__Data provided__
________________

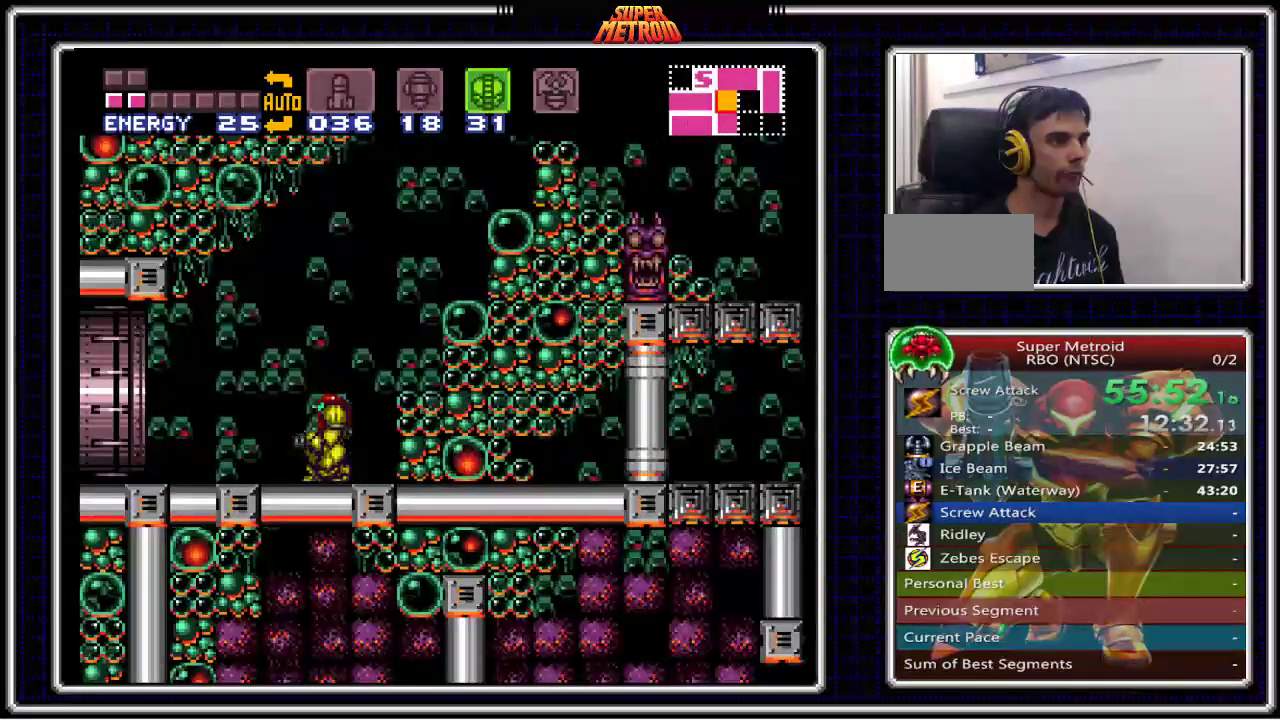
{"buttons": [], "events": [[217, "X", "down"], [333, "DPAD_LEFT", "down"], [350, "X", "up"], [467, "DPAD_LEFT", "up"]]}
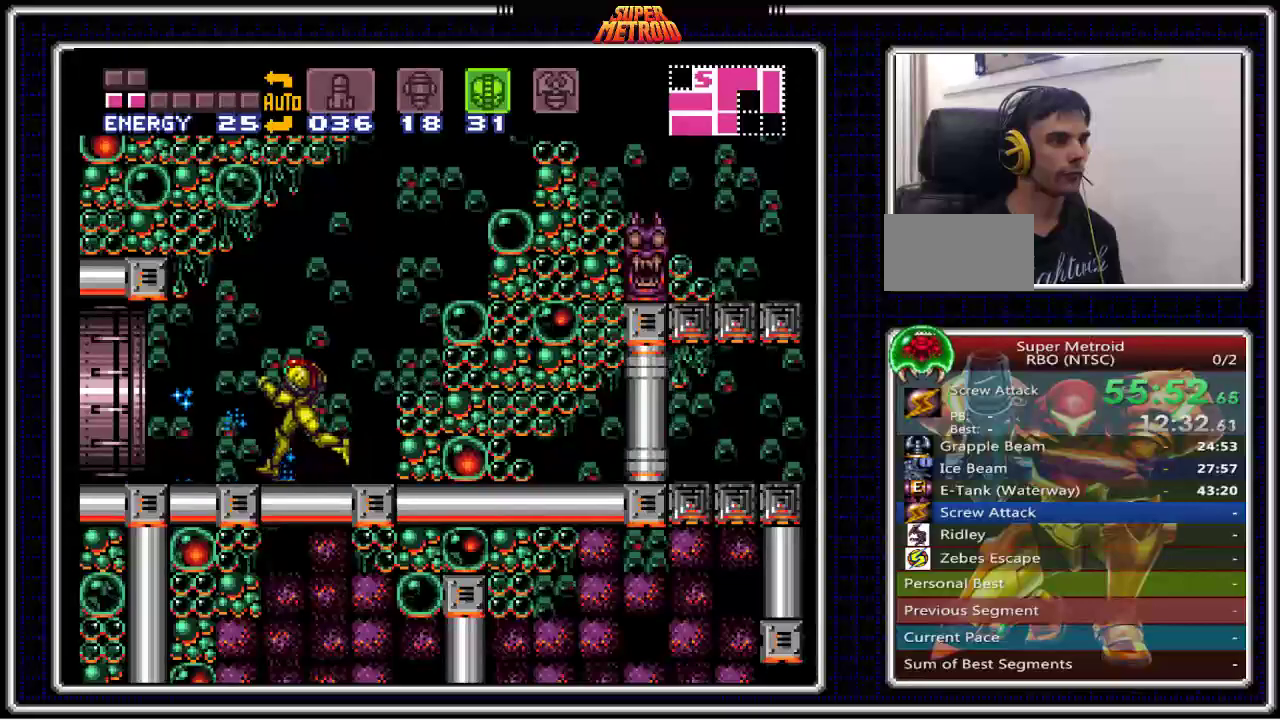
{"buttons": ["X"], "events": [[100, "DPAD_DOWN", "down"], [183, "DPAD_DOWN", "up"], [317, "DPAD_DOWN", "down"], [400, "DPAD_DOWN", "up"], [433, "X", "down"]]}
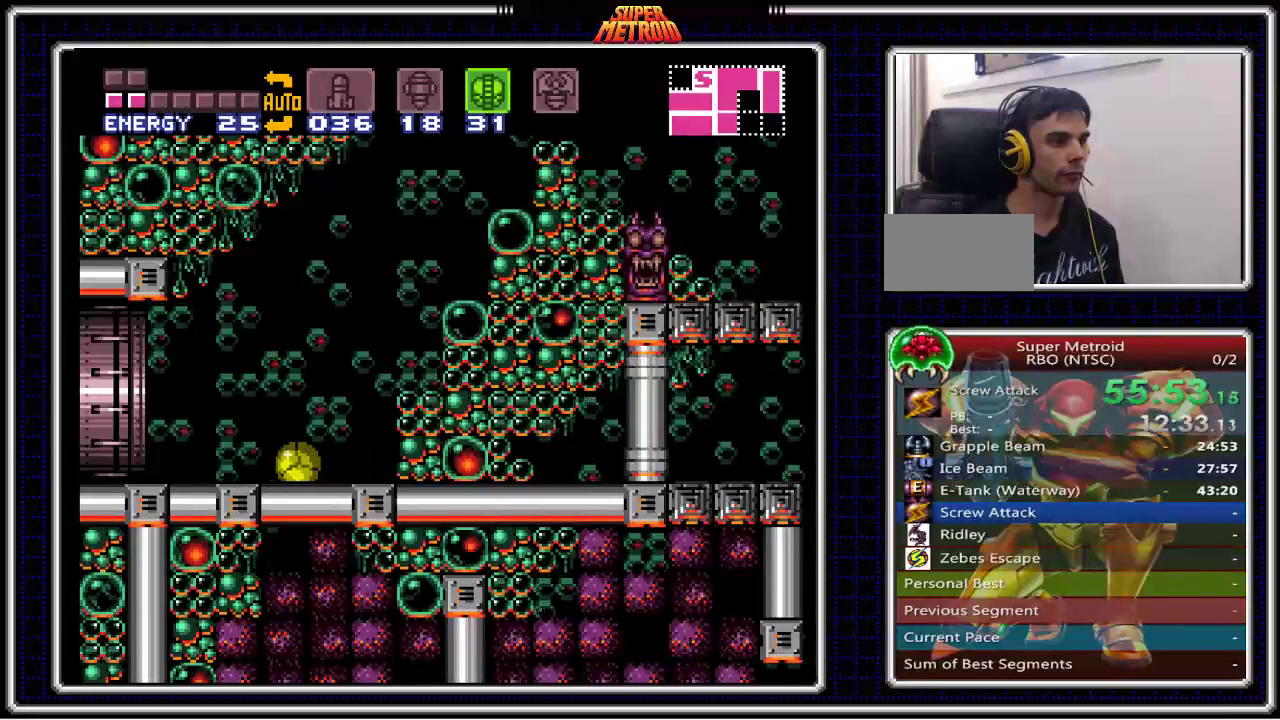
{"buttons": ["DPAD_DOWN"], "events": [[33, "X", "up"], [117, "DPAD_UP", "down"], [217, "DPAD_UP", "up"], [483, "DPAD_DOWN", "down"]]}
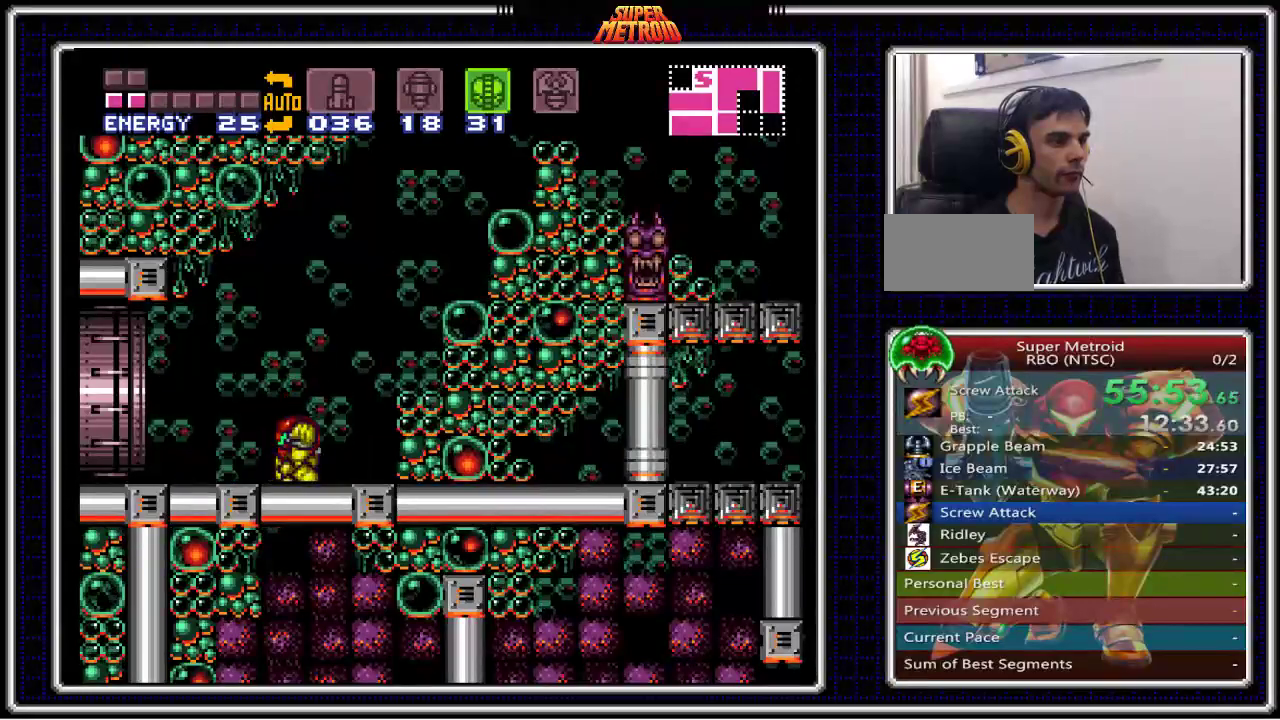
{"buttons": ["A"], "events": [[67, "DPAD_DOWN", "up"], [117, "X", "down"], [267, "X", "up"], [350, "DPAD_UP", "down"], [450, "DPAD_UP", "up"], [483, "A", "down"]]}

________________

__How to complete this task__
From start to finish, output the listing exactly, but omit its pictures.

__Response__
{"buttons": [], "events": [[217, "X", "down"], [333, "DPAD_LEFT", "down"], [350, "X", "up"], [467, "DPAD_LEFT", "up"]]}
{"buttons": ["X"], "events": [[100, "DPAD_DOWN", "down"], [183, "DPAD_DOWN", "up"], [317, "DPAD_DOWN", "down"], [400, "DPAD_DOWN", "up"], [433, "X", "down"]]}
{"buttons": ["DPAD_DOWN"], "events": [[33, "X", "up"], [117, "DPAD_UP", "down"], [217, "DPAD_UP", "up"], [483, "DPAD_DOWN", "down"]]}
{"buttons": ["A"], "events": [[67, "DPAD_DOWN", "up"], [117, "X", "down"], [267, "X", "up"], [350, "DPAD_UP", "down"], [450, "DPAD_UP", "up"], [483, "A", "down"]]}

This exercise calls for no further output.